Urusan pendidikan anak, Bu Karti tak mau main-main. Meski dirinya hanya lulusan SD, ia ingin Rajasa bisa kuliah. Memiliki gelar sarjana bahkan lebih, tidak seperti dirinya dan suaminya. Dalam hati ingin sekali menberikan yang terbaik untuk Rajasa, tapi apa daya. Ia hanya seorang petugas kebersihan. Penghasilannya hanya cukup untuk makan, juga menyewa kontrakan.
"Bu Karti, kan bisa bikin kue, ya? Saya beberapa kali beli kue dan camilan Bu Karti di kantin. Rasanya enak lho, Bu. Kenapa ndak dikembangkan jadi usaha saja? Untuk menyalurkan hobi, sekaligus menambah penghasilan," saran Bu Mutia dengan berhati-hati. Ia tak ingin Bu Karti tersinggung dengan ucapannya.

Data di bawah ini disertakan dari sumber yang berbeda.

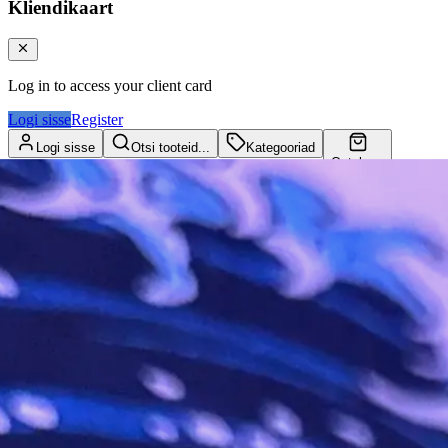
Kliendikaart
Log in to access your client card
Logi sisse
Register
Logi sisse
Otsi tooteid...
Kategooriad
Ostukorv
Kliendikaart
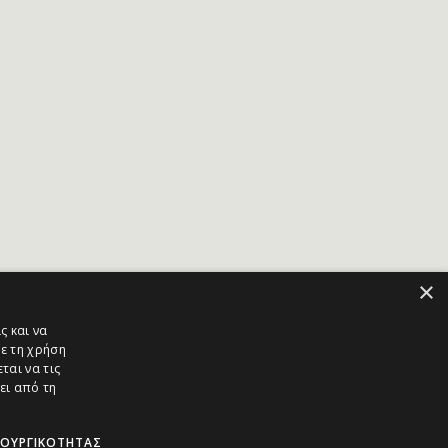
×
ς και να
ε τη χρήση
ται να τις
ει από τη
ΤΟΥΡΓΙΚΌΤΗΤΑΣ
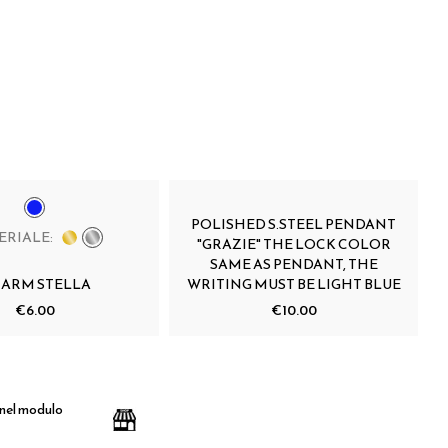
POLISHED S.STEEL PENDANT
ERIALE:
"GRAZIE" THE LOCK COLOR
SAME AS PENDANT, THE
ARM STELLA
WRITING MUST BE LIGHT BLUE
€6.00
€10.00
 nel modulo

Bu Mutia paham betul bagaimana kecerdasan Rajasa. Jiwa kemanusiaannya selalu terasah melihat situasi begitu. Bisa saja dirinya menawarkan beasiswa atau membiayai total sekolah Rajasa di SMP nanti. Masalah uang jelas dia lebih punya. Namun, Bu Mutia tidak begitu. Ia selalu punya cara sendiri menolong orang-orang di sekitarnya. Tak hanya memberikan kecukupan, tapi sifat dermawannya juga mencoba mengangkat setiap derajat hidup orang yang ia bantu. Bagaiamana caranya pahalanya nanti tetap mengalir.
"Sempat kepikiran, Bu. Tapi saya nggak punya modal. Makanya saya nyoba nitip di kantin sekolah saja, sesuai modal yang saya punya," terang Bu Karti. Bu Mutia tersenyum, wajahnya menjelma malaikat yang turun ke dunia. Orang baik selalu punya niat baik dan cara-cara terbaik.
"Begitu ya, Bu. Kebetulan adik saya punya usaha toko roti. Tapi ia tidak membuat sendiri. Ia mengumpulkan hasil roti, kue kering, kue basah juga aneka jajanan tradisional dari tetangga, saudara dan koleganya. Nanti kue-kue tadi dikemas lebih rapi kemudian dipasarkan di toko tersebut. Kalau kata adik saya, nggak pingin cari untung banyak. Bisa bantu orang lain udah seneng katanya," terang Bu Mutia penuh semangat. Bu Karti menyimak setiap kata yang diucapkab atasannya itu. Takjub melihat kebaikan keluarga Bu Mutia.
"Kalau Bu Karti mau, nanti saya tuliskan alamat toko adik saya. Bu Karti bisa datang langsung. Menanyakan kue apa saja yang dijajakan. Bu Karti bisa mulai menitipkan kuenya setelah bertemu adik saya. Siapa tahu cocok dan jadi rejeki. Ndak usah banyak-banyak, sesuai kemampuan Bu Karti dulu. Anggap saja sedang nitip di kantin sekolah.”
Bu Mutia bangkit mengambil secarik kertas. Menuliskan alamat toko, lalu memberikannya. Bu Karti gugup menerima kertas itu. Rasa syukur merasuk di hatinya. Mungkin beginilah cara Tuhan membantu hambanya. Lewat orang-orang baik yang memiliki kemampuan lebih. Di mana harta, jabatan, bukan lagi menjadi ukuran kebahagiaan. Melainkan sebuah perantara ketaatan terhadap penciptanya. Sejak saat itu, hidup Rajasa dan Bu Karti berubah. Perlahan mereka mampu mengontrak rumah yang lebih besar. Rajasa tumbuh semakin besar dan selalu giat belajar. Ia menghabiskan waktu SMP nya dengan rajin membawa kue buatan Mamahnya. Bu Karti menjadi mitra tetap Daisha Bakery. Penghasilannya lebih dari cukup untuk membuka usaha sendiri. Namun, ia memilih setia tetap menjadi mitra. Hingga kabar tentang kepindaham Bu Mutia membuat Bu Karti menjadi pemilik baru Daisha Bakery. Ia menjadi salah satu orang yang membeli toko roti itu. Patungan dengan adik Bu Mutia.